#### What needs to be done
Word for word, copy out the records given below.
*** Block opens ***
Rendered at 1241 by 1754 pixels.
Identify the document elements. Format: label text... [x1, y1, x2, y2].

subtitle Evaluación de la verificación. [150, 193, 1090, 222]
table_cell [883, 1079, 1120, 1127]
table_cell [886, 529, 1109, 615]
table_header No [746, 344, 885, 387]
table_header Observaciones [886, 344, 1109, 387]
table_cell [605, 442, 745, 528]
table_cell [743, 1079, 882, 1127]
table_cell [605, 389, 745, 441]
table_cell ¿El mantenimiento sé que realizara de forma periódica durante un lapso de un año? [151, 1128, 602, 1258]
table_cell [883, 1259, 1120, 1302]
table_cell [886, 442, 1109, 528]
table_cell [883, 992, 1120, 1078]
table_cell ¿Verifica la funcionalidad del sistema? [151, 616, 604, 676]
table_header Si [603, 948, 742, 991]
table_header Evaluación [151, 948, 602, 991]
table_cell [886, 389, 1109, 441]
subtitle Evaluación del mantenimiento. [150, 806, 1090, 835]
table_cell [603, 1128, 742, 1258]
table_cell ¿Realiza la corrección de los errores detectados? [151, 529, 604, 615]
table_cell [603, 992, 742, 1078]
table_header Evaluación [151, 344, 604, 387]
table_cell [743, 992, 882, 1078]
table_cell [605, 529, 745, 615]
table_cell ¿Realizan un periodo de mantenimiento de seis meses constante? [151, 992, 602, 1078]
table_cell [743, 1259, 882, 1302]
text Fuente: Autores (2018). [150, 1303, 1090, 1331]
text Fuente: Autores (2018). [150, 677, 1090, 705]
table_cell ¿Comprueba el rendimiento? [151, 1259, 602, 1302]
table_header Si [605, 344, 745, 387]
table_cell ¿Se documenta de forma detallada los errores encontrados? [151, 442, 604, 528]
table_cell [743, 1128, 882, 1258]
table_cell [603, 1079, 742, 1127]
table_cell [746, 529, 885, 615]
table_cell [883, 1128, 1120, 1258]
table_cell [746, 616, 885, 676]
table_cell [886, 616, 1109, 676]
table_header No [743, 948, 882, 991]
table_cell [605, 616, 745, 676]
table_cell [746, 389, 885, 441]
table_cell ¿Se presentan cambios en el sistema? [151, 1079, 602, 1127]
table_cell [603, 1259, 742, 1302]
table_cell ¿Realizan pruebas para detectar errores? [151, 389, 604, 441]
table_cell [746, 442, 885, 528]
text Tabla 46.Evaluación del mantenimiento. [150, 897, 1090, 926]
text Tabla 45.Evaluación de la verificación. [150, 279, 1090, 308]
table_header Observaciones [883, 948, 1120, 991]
*** Block closes ***
#### Response for this exercise
Rendered at 1241 by 1754 pixels.
Identify the document elements. Format: label text... [x1, y1, x2, y2].

subtitle Evaluación de la verificación. [150, 193, 1090, 222]
table_cell [883, 1079, 1120, 1127]
table_cell [886, 529, 1109, 615]
table_header No [746, 344, 885, 387]
table_header Observaciones [886, 344, 1109, 387]
table_cell [605, 442, 745, 528]
table_cell [743, 1079, 882, 1127]
table_cell [605, 389, 745, 441]
table_cell ¿El mantenimiento sé que realizara de forma periódica durante un lapso de un año? [151, 1128, 602, 1258]
table_cell [883, 1259, 1120, 1302]
table_cell [886, 442, 1109, 528]
table_cell [883, 992, 1120, 1078]
table_cell ¿Verifica la funcionalidad del sistema? [151, 616, 604, 676]
table_header Si [603, 948, 742, 991]
table_header Evaluación [151, 948, 602, 991]
table_cell [886, 389, 1109, 441]
subtitle Evaluación del mantenimiento. [150, 806, 1090, 835]
table_cell [603, 1128, 742, 1258]
table_cell ¿Realiza la corrección de los errores detectados? [151, 529, 604, 615]
table_cell [603, 992, 742, 1078]
table_header Evaluación [151, 344, 604, 387]
table_cell [743, 992, 882, 1078]
table_cell [605, 529, 745, 615]
table_cell ¿Realizan un periodo de mantenimiento de seis meses constante? [151, 992, 602, 1078]
table_cell [743, 1259, 882, 1302]
text Fuente: Autores (2018). [150, 1303, 1090, 1331]
text Fuente: Autores (2018). [150, 677, 1090, 705]
table_cell ¿Comprueba el rendimiento? [151, 1259, 602, 1302]
table_header Si [605, 344, 745, 387]
table_cell ¿Se documenta de forma detallada los errores encontrados? [151, 442, 604, 528]
table_cell [743, 1128, 882, 1258]
table_cell [603, 1079, 742, 1127]
table_cell [746, 529, 885, 615]
table_cell [883, 1128, 1120, 1258]
table_cell [746, 616, 885, 676]
table_cell [886, 616, 1109, 676]
table_header No [743, 948, 882, 991]
table_cell [605, 616, 745, 676]
table_cell [746, 389, 885, 441]
table_cell ¿Se presentan cambios en el sistema? [151, 1079, 602, 1127]
table_cell [603, 1259, 742, 1302]
table_cell ¿Realizan pruebas para detectar errores? [151, 389, 604, 441]
table_cell [746, 442, 885, 528]
text Tabla 46.Evaluación del mantenimiento. [150, 897, 1090, 926]
text Tabla 45.Evaluación de la verificación. [150, 279, 1090, 308]
table_header Observaciones [883, 948, 1120, 991]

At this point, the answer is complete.